Thursday, 4 September 2014

September already


A fine pen of lambs (not ours) at last weeks sale in Oban.  Our prices were up £7 on the appalling price we got last year, so we were pleased about that.  We have put the rest of this year's lambs down in the field below the house, so that they can re-gain condition having been weaned.  We will sell them in a few weeks time.


The Black Park is still bathed in a Devils bit scabious glow, the cattle will go in there soon.





The cable layer, called the Rene Descartes, has been in the bay for the last few days.  Farmer was interested to know what they were doing.  We know it is for fibre optic cable going to Tiree, apparently dug in to one metre below the sea bed.   And that they leave their lights on overnight - as seen from our garden gate, when they moored just off Treshnish 2 nights ago.



It was Daughter's birthday yesterday (14) and so we used it as an excuse for both of us to take her to the school bus, and to then walk on the beach.  It was Walter's first time on the beach. (he is a working dog after all...?) He wasn't sure about the waves.


Shian and Duill are looking so smart with the new windows, doors and sunrooms.  Seen here in the late afternoon sun, as Farmer was cutting our late cut bird friendly silage - now that we are into September!

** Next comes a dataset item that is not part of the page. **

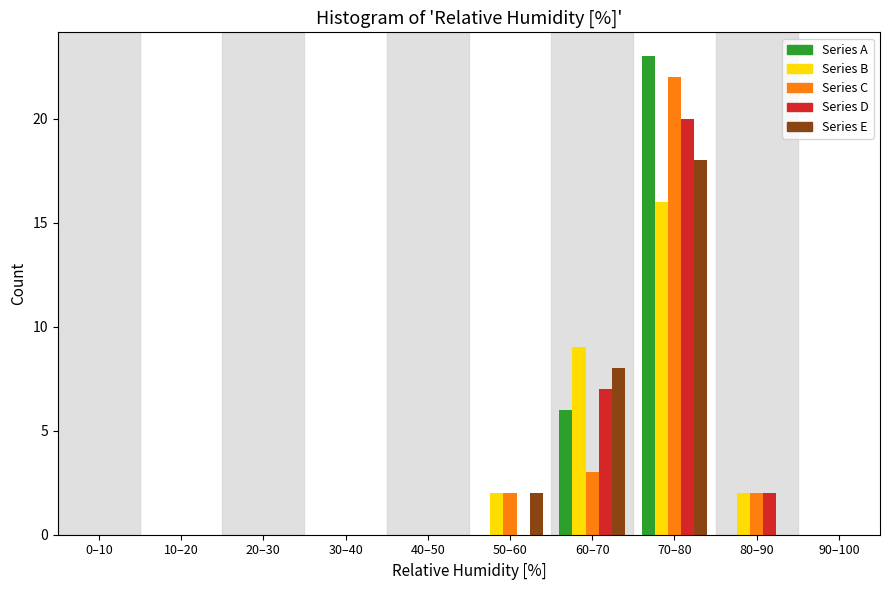

What is the total value across all series at 80–90?

6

This will be turned this afternoon or tomorrow morning to let the air through, before being baled for us by a neighbour.  Farmer is doing a favour in return, by moving the fields at Calgary for them, and in a minute he is off to Crannich to mow a field there for them.  The baler they use is so much bigger than ours, it is not able to get into all the wee corners that Farmer likes to mow.



The mower picks up rust where the grass gets stuck to the blades in between uses.


Bracken cutting in the turbine field.  We had planned to do 30 acres of aerial bracken control this summer, and were very disappointed to find that the helicopter company had run out of time, within the weather and seasonal window for bracken treatment, and were no longer able to come to Mull. They assured us they will come to Mull at the beginning of the season next year.


Our summer visitors will be on the move soon. These two have recently fledged from the workshop nest.   We think the advanced age of our remaining farm cat, Thimphu, has had a beneficial effect on the numbers of swallows this summer.


And in the veg garden, safe from slugs, the cardoons are flowering.